A NASA team is already using Mars Trek to aid in the selection of possible landing sites for the agency’s Mars 2020 rover, and the application will be used as part of NASA’s newly announced process to examine and select candidate sites for the first human exploration mission to Mars in the 2030s.
“This tool has opened my eyes as to how we should first approach roaming on another world, and now the public can join in on the fun,” said Jim Green, director of NASA’s Planetary Science Division in Washington.
Mars Trek has interactive maps, which include the ability to overlay a range of data sets generated from instruments aboard spacecraft orbiting Mars, and analysis tools for measuring surface features.
Standard keyboard gaming controls are used to manoeuvre the users across Mars’ surface, and 3-D printer-exportable topography allows users to print physical models of surface features.
Mars Trek was developed by NASA’s Lunar Mapping and Modeling Project, which provides mission planners, lunar scientists and the public with analysis and data visualisation tools for our Moon.
Experience Curiosity also uses real science data to create a realistic and game-ready rover model based entirely on real mechanisms and executed commands. Users can manipulate the rover’s tools and view Mars through each of its cameras.
“We’ve done a lot of heavy 3-D processing to make Experience Curiosity work in a browser. Anybody with access to the web can take a journey to Mars,” said Kevin Hussey, manager of the Visualisation Applications and Development group at NASA’s Jet Propulsion Laboratory in Pasadena, California, which manages and operates the Curiosity rover.

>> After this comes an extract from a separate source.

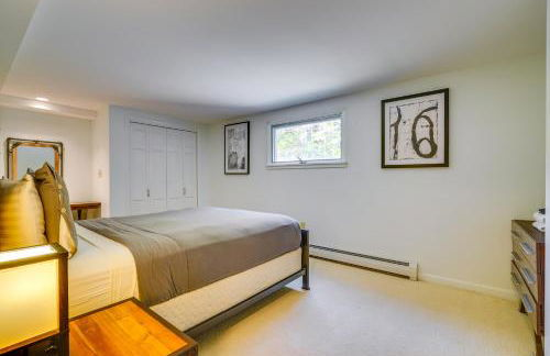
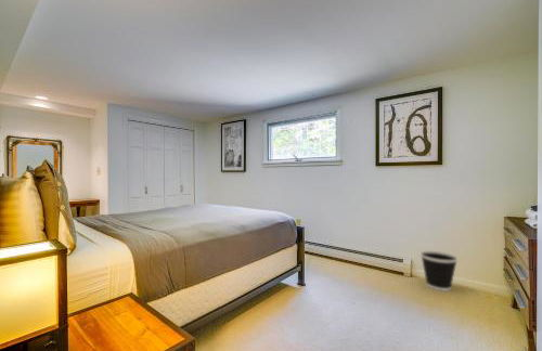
+ wastebasket [420,250,459,292]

Curiosity’s adventures on the red planet began on August 6, 2012, when a landing technique called the sky-crane manoeuvre deposited the rover in the 154-kilometre-wide Gale Crater.
“At three years old, Curiosity already has had a rich and fascinating life. This new programme lets the public experience some of the rover’s adventures first-hand,” said Jim Erickson, the project manager for the mission at JPL.